Donor nations yesterday pledged US$16 billion for Afghanistan to prevent turmoil in the country from getting worse when foreign combat troops depart, but called on Kabul to implement reforms to fight graft.
A statement at the closing of a conference in Tokyo confirmed donors would stump up US$16 billion in civilian aid through 2015, with several pre-conditions including a clampdown on corruption.
Afghan President Hamid Karzai was in the Japanese capital along with US Secretary of State Hillary Rodham Clinton and UN Secretary-General Ban Ki-moon for talks focused on the so-called “transformation decade” after the NATO drawdown.
“[The agreement] established a renewed, stronger foundation for partnership to support sustainable growth and development of Afghanistan throughout the transformation decade,” the statement said.

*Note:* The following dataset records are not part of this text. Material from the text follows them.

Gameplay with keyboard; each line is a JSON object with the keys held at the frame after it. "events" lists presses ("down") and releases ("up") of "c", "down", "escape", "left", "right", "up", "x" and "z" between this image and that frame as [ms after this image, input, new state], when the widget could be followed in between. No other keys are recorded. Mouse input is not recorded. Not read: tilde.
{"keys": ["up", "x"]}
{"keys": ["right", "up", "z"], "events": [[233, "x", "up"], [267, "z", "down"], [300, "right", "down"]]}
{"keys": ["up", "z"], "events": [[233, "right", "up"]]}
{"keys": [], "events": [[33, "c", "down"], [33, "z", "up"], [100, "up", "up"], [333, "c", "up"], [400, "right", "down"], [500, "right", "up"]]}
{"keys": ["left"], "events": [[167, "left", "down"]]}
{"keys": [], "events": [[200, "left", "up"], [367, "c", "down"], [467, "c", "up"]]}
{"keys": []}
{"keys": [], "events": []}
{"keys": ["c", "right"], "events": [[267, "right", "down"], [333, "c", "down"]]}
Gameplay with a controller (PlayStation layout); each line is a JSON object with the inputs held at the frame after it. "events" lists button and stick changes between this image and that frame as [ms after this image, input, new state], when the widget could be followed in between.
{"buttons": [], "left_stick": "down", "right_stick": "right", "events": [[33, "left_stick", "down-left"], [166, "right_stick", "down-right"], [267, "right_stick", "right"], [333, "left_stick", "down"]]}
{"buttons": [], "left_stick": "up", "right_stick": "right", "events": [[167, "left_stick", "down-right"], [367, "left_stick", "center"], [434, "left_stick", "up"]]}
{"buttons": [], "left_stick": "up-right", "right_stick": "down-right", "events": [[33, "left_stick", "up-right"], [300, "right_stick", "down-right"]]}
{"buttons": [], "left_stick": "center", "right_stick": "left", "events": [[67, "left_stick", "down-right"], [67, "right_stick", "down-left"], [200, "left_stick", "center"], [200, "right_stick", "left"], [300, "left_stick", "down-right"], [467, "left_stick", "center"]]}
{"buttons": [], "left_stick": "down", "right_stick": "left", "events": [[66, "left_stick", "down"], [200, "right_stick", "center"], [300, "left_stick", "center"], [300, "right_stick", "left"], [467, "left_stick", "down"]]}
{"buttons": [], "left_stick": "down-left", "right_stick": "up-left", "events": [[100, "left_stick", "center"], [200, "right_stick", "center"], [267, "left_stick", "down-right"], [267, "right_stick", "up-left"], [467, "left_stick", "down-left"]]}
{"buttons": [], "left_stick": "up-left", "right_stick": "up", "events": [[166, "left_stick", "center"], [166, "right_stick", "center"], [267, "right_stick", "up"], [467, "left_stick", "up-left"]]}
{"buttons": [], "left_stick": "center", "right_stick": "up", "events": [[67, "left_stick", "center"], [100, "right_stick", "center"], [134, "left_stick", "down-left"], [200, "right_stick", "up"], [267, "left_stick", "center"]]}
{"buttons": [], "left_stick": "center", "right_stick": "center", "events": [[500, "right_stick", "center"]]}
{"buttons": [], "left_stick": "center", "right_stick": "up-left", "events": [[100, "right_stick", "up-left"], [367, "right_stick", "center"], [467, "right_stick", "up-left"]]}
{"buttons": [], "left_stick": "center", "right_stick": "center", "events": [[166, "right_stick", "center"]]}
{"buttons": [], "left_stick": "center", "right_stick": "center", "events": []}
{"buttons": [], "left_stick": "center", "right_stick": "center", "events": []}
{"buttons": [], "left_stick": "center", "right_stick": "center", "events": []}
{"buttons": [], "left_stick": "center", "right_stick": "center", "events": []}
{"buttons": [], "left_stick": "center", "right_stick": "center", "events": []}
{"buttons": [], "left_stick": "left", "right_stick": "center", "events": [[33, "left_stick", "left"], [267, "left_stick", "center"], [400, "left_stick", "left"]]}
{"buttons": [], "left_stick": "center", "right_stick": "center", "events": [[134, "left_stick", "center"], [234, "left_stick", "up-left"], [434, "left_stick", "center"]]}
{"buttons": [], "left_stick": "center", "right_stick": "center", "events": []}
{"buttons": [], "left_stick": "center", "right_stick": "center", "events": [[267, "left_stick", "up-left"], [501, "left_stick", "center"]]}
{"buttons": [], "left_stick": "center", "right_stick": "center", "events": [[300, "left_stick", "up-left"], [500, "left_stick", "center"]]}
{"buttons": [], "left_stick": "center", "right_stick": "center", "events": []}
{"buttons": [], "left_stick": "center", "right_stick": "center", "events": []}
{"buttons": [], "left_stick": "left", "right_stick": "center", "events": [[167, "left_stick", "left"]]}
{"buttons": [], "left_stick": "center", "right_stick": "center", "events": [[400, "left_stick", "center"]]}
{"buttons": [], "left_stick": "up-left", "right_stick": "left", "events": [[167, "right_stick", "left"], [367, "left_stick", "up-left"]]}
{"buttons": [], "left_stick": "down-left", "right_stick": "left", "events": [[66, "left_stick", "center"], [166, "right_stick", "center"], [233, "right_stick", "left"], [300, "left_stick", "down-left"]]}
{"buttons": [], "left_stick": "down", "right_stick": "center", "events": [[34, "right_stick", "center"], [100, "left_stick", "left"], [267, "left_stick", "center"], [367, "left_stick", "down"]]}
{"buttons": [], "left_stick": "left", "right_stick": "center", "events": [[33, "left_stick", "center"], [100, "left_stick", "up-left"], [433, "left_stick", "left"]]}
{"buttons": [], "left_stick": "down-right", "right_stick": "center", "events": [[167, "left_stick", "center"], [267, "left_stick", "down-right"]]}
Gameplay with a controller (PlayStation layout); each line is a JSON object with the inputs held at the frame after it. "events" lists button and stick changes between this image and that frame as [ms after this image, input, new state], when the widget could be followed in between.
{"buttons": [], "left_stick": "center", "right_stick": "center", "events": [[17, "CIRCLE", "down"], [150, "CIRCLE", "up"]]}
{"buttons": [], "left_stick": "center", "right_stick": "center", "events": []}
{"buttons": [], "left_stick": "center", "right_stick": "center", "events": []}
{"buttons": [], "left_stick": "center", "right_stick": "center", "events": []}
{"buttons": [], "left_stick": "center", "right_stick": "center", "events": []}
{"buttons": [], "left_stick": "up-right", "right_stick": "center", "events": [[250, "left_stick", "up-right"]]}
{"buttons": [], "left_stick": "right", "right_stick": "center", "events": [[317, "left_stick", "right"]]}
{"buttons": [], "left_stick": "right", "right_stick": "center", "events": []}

Yesterday’s conference hosted representatives from about 80 nations and international organizations in a gathering aimed at adopting the “Tokyo Declaration,” pledging support and cash for the turmoil-wracked nation.
The deal is meant to plug the gap between what Kabul gets from its barely functioning economy and what it needs to develop into a stable country.
Afghanistan covers only a third of the US$6 billion it spends each year, not counting security costs, and has for a long time been heavily dependent on aid.
There are fears that once the US and its allies no longer have to worry about their soldiers dying in Afghanistan after the 2014 pullout, the country could be left to drift into the hands of drug lords and extremists.
The deal calls for a monitoring mechanism, and follow-up ministerial meetings every two years, to ensure Afghanistan was on the right track with respect to holding democratic elections, fighting corruption and promoting human rights.
The statement added that participants “renewed their firm determination to combat terrorism and extremism in all their forms and never to allow Afghanistan to become a sanctuary for international terrorism again.”
Afghan Minister of Foreign Affairs Zalmai Rassoul said Kabul would make good on its commitments.
“The Afghan government will deliver,” he told a news briefing. “We are talking about the future. We are not talking about the past, and there is no choice. That is the duty that the Afghan government will deliver,” Rassoul said.
Japanese Minister of Foreign Affairs Koichiro Gemba said the deal sent the “strategic message that Afghanistan can continue to develop sustainably and in a self-reliant way in a post 2014 period.”
According to the World Bank, spending on defense and development by foreign donors accounted for more than 95 percent of GDP in 2010 and last year.
In May, an Afghanistan security conference in Chicago involving the countries of the NATO-led coalition adopted a plan to provide US$4.1 billion in annual security aid in coming years.